INTRODUCTION: Randomized clinical trials (RCTs) and real-world data (RWD) in patients with atrial fibrillation have shown that-compared to vitamin K antagonists (VKAs)-non-VKA oral anticoagulants (NOACs) are at least as effective in the prevention of ischaemic stroke, while decreasing the risk of bleeding.
OBJECTIVE: We aim to evaluate the cost-effectiveness of the NOAC apixaban versus other NOACs (dabigatran, edoxaban and rivaroxaban) and VKA, for stroke prevention in patients with atrial fibrillation by including the available data both from RCT and real-world analyses of all NOACs into one integrative previously published model.

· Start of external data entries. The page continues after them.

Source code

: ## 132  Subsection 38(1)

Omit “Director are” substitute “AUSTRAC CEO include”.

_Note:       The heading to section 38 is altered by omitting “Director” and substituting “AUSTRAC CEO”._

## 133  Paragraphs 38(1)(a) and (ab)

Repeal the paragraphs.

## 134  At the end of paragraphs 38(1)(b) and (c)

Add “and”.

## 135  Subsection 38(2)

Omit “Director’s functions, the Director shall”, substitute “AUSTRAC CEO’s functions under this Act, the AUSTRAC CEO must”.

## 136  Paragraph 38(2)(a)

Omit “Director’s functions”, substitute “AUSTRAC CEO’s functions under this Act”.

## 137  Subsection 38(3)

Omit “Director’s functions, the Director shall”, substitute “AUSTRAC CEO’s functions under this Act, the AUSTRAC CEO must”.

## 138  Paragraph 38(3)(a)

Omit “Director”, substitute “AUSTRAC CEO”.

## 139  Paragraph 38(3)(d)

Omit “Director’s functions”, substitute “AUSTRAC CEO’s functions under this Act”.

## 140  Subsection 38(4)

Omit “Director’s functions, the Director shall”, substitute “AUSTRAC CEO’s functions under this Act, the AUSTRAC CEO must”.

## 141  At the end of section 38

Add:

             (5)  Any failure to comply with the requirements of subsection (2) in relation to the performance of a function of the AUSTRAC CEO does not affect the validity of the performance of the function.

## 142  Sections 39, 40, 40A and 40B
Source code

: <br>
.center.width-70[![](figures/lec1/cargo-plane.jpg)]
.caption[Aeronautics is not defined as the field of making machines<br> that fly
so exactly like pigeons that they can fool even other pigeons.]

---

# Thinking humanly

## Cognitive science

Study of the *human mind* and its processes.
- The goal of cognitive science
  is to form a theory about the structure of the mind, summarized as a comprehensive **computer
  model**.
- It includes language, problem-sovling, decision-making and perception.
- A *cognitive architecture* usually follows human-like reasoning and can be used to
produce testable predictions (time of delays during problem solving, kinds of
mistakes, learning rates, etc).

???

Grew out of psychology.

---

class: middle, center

METHODS: The model was updated to the current Dutch healthcare situation. The incremental cost-effectiveness ratio was calculated using either efficacy/effectiveness and safety data derived from a network meta-analysis (NMA) synthesizing NOAC RCTs or RWD. We conducted a systematic literature search to identify eligible publication to best inform the RWD-based analysis. Additional sensitivity and scenario analyses were conducted to test the robustness of the outcomes.
RESULTS: In the NMA-based analysis, apixaban appeared to be cost-effective compared to VKA (€3,506 per quality adjusted life-year) and dominant (cost-saving and more effective) over dabigatran 110 mg, dabigatran 150 mg, edoxaban and rivaroxaban. In the RWD-based analysis, apixaban was dominant over all other anticoagulants. In the scenario analysis apixaban appeared to be not cost-effective compared to dabigatran 150 mg, when using equal event-unrelated treatment discontinuation rates for each drug. In all other scenarios apixaban is cost-effective or cost-saving compared to VKA and other NOACs.
CONCLUSION: Based on RCTs as well as RWD, we conclude that apixaban is generally cost-effective or even cost-saving (less costly and more effective) compared to VKA and other NOACs in the overall population of patients with atrial fibrillation.